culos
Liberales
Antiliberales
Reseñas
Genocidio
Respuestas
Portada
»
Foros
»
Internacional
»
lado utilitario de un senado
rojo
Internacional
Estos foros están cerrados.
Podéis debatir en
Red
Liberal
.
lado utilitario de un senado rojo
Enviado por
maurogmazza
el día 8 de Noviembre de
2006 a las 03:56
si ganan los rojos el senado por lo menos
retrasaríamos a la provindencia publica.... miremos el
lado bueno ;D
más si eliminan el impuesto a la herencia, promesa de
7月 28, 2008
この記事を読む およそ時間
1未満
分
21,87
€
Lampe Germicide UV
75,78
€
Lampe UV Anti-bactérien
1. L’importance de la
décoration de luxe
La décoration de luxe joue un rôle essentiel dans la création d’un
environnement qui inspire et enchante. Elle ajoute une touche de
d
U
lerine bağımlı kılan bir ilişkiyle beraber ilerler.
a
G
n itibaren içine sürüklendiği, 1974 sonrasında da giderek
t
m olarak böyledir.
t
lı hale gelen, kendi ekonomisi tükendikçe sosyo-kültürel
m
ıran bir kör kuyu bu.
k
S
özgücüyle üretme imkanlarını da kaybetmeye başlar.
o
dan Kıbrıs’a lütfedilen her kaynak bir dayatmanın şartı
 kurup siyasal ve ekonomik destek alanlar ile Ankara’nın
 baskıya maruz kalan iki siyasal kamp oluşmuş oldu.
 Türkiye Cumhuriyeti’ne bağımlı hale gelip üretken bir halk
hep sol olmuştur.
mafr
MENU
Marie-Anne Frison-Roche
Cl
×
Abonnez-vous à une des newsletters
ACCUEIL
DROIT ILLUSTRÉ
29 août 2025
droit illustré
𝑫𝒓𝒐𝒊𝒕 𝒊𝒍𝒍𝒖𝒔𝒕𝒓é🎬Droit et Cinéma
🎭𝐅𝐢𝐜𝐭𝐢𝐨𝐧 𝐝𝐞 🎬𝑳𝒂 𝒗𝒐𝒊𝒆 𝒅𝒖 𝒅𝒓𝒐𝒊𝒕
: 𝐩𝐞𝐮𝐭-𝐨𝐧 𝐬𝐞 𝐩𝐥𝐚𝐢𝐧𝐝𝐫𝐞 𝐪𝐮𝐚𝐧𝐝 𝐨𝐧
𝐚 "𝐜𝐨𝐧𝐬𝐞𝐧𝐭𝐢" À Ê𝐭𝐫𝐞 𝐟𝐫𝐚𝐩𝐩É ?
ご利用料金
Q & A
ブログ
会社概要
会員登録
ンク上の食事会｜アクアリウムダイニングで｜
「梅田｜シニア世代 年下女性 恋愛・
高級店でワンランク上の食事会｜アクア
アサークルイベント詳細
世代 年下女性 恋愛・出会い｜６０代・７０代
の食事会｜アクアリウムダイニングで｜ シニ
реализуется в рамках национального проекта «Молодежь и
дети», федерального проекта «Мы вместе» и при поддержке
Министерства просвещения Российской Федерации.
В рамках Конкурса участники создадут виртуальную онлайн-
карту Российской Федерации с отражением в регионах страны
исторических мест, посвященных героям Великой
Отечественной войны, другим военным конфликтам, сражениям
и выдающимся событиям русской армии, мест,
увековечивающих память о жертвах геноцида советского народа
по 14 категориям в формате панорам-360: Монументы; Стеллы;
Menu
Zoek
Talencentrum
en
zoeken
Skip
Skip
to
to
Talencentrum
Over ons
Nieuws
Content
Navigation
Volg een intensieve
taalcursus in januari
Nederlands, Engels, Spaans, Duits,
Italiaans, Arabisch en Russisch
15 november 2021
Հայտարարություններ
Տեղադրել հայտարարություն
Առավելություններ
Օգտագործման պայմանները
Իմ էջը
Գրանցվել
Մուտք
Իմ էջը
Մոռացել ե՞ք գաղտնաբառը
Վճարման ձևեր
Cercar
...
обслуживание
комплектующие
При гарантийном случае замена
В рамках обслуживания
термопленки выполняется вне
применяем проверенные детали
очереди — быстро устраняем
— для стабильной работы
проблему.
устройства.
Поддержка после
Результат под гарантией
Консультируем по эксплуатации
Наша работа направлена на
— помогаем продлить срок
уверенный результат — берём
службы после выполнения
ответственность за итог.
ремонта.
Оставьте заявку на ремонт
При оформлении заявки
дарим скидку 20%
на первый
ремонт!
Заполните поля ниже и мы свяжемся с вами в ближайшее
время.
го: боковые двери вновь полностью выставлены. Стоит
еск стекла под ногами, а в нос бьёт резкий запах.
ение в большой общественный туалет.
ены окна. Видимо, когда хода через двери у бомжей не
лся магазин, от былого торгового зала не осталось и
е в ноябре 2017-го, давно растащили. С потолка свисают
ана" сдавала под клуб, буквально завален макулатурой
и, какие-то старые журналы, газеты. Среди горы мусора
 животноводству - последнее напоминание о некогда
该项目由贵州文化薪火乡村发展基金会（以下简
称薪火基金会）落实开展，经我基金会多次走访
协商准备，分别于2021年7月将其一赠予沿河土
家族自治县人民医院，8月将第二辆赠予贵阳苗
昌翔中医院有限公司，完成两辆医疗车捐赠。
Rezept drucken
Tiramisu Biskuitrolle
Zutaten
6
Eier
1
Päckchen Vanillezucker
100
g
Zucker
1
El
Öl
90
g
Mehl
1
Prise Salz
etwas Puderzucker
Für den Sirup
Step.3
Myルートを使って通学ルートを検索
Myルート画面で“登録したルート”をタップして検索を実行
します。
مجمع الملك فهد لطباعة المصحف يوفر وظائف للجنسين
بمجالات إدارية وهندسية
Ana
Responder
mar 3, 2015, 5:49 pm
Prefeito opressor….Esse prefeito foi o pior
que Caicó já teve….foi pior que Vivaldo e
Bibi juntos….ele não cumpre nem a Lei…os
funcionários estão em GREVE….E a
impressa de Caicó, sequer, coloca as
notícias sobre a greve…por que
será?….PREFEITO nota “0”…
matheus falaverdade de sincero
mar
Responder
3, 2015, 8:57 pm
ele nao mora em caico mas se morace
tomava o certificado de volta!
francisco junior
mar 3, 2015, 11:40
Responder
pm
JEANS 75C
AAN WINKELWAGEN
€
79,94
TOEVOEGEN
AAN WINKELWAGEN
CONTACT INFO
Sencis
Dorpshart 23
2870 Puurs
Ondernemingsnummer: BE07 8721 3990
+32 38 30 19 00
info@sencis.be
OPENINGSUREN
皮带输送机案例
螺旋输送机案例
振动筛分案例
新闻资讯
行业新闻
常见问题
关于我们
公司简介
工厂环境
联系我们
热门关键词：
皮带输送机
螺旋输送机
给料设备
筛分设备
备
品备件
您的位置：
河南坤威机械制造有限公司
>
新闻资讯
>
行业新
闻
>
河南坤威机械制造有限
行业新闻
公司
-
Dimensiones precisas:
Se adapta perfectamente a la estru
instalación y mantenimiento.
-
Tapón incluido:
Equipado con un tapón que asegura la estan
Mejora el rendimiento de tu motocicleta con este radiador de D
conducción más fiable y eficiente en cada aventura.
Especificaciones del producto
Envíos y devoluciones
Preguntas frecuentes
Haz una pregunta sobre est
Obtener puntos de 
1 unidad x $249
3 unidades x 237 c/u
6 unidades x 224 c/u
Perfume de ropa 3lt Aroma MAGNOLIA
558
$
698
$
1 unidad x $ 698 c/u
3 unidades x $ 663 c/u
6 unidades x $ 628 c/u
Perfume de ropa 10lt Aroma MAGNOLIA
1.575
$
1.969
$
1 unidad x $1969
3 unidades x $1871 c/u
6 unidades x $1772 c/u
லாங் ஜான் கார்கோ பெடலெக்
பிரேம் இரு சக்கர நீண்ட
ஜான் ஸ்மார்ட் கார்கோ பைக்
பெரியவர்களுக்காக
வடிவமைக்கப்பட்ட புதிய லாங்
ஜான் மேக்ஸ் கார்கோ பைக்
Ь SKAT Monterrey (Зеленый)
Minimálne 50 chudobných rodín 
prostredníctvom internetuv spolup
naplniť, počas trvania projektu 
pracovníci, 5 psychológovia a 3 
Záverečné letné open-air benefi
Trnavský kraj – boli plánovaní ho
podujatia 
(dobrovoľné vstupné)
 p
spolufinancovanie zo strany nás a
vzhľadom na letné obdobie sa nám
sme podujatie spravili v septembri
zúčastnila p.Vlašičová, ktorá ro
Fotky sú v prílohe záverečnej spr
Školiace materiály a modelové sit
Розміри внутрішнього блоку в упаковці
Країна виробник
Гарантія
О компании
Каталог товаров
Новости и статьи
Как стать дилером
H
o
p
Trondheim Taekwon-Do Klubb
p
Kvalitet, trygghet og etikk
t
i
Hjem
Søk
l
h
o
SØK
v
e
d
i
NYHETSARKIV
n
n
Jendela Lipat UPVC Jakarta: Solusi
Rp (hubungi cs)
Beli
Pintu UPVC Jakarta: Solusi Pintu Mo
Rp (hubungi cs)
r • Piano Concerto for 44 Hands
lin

———

▶ Instructions for the task
Read the entries and select each line where the word "décoration" is found.

▶ Task response
décoration de luxe
La décoration de luxe joue un rôle essentiel dans la création d’un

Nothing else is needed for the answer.